Trafic de drogue : Kistnah appelé à s’expliquer sur 38 cargaisons illégales

Par Nasif Joomratty O commentaire
Navind Kistnah

Rapatrié à Maurice il y a trois mois, le trafiquant présumé Navind Kistnah devra s’expliquer sur les cargaisons d’héroïne qui sont rentrées au pays entre avril 2016 et mars 2017. Après le premier volet de ses confessions, il sera interrogé cette semaine par l’Anti Drug and Smuggling Unit (Adsu).

Avec les différents volets de l’enquête et les retombées de certaines démarches, les autorités ont conclu qu’en au moins 38 occasions, des colis de drogue, sont entrés au pays, avec la complicité du directeur de Kun Management Ltd. Désormais, Navind Kistnah sera appelé à s’expliquer, avec des dates précises, sur les différentes cargaisons arrivées au pays et qui ont été dédouanées par sa société Kun Management Ltd. La dernière partie du premier volet des aveux de Navind Kistnah était liée à ses avoirs et son compte bancaire, tout comme ceux des proches membres de sa famille.

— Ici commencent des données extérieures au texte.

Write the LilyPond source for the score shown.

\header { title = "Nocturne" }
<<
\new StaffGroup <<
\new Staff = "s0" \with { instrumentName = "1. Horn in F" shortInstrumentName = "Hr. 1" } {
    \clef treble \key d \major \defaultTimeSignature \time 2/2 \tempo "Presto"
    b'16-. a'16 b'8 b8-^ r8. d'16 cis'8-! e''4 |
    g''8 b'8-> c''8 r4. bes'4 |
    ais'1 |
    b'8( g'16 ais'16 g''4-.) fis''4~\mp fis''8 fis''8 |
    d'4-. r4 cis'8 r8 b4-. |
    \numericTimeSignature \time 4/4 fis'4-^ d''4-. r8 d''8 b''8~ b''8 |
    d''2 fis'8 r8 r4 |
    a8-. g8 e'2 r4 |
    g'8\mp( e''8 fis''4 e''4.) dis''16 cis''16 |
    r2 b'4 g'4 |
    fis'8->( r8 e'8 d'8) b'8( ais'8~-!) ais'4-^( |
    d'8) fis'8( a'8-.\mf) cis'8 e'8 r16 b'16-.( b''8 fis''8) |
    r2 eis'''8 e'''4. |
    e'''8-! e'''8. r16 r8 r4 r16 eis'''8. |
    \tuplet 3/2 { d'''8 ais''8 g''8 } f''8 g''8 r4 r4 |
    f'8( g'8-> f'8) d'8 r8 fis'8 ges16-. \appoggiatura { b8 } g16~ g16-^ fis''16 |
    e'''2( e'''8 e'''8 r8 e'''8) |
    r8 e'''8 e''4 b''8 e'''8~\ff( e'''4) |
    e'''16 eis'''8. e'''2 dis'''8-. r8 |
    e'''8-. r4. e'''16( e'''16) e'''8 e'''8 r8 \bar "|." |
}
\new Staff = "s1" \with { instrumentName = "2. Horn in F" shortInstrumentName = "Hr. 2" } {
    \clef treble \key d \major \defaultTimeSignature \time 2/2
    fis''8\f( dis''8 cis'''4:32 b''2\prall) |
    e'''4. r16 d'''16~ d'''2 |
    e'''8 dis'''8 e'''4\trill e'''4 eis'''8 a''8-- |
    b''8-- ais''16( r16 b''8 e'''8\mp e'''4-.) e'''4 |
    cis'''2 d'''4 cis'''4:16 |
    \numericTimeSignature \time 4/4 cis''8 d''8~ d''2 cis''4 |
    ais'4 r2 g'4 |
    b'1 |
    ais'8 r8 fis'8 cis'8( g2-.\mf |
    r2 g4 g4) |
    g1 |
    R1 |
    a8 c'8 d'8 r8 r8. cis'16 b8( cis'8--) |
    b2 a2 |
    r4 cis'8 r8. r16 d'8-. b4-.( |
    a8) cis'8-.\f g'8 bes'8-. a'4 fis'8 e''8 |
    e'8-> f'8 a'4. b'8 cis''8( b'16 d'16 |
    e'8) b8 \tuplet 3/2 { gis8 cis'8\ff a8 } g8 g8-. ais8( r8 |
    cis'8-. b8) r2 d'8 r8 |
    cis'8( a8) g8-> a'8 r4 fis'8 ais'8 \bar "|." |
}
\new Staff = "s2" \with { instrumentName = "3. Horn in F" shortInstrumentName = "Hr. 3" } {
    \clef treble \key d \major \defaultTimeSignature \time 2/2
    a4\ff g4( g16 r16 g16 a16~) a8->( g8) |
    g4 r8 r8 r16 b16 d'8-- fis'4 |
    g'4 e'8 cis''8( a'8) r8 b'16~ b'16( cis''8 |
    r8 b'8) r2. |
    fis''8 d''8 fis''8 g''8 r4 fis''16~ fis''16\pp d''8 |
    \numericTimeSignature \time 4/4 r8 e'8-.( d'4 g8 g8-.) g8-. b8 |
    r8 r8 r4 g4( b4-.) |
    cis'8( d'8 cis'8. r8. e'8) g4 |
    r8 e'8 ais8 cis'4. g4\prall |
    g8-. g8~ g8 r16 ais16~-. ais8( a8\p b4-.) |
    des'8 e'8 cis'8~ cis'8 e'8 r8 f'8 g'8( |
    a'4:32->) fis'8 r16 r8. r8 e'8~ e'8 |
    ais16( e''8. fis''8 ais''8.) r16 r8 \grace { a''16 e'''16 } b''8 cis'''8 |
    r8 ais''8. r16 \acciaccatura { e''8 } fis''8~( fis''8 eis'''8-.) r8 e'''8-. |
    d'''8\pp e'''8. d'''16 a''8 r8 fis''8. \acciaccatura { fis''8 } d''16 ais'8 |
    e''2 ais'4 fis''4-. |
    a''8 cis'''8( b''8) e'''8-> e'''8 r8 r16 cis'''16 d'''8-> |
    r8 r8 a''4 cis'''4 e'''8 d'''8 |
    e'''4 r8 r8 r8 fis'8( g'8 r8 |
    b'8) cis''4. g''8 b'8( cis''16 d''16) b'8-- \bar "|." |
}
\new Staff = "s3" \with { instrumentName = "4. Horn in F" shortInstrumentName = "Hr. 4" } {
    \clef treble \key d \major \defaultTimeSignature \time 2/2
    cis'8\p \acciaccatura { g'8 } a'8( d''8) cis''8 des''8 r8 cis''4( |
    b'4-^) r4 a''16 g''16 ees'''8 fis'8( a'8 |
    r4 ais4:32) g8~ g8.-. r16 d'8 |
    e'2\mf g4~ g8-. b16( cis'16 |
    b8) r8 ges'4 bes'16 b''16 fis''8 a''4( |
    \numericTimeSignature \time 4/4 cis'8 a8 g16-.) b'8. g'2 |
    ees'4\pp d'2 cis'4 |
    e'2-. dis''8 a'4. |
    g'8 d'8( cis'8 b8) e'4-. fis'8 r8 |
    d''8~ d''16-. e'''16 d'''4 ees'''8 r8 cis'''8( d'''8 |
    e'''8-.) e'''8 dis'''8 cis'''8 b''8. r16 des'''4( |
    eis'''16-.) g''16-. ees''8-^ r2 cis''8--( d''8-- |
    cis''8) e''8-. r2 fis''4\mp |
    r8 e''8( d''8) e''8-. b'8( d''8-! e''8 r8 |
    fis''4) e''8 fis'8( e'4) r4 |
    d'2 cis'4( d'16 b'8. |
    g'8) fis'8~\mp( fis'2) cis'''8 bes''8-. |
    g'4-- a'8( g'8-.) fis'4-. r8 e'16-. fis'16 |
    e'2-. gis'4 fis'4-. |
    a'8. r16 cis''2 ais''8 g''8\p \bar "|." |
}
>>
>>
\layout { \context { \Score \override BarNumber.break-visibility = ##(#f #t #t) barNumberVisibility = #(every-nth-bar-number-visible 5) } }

Les procédures entourant chacune de ses différentes transactions de dédouanement seront évoquées, lors des séances d’interrogatoire. L’ancien courtier maritime non-patenté, qui dirigeait une société spécialisée dans l’affrètement de colis, sera confronté à plusieurs « factures ». Les enquêteurs tenteront de savoir comment Navind Kistnah s’assurait du bon déroulement des procédures, concernant le dédouanement des colis de drogue, qui se faisait dans la plus grande discrétion, jusqu’au 9 mars, au moment où les autorités ont intercepté la cargaison de 135 kg d’héroïne.

Au QG de l’Adsu, après que les différents protagonistes de l’affaire ont pu être rattrapés, la version de Navind Kistnah, portant sur les différents aspects du trafic, intéresse l’Adsu. Si Navind Kistnah joue encore la carte du témoin à charge potentiel pour obtenir l’immunité en multipliant sa collaboration et les dénonciations, la police compte en profiter. « Plus il coopère, plus sa chance d’obtenir l’immunité ira en augmentant », affirme un enquêteur.

Mais le mot final, reviendra au bureau du Directeur des poursuites publiques (DPP), qui analysera les différents arguments formulés dans la demande d’immunité, par le biais des hommes de loi de Navind Kistnah, Mes Rama Valayden et Neelkanth Dulloo.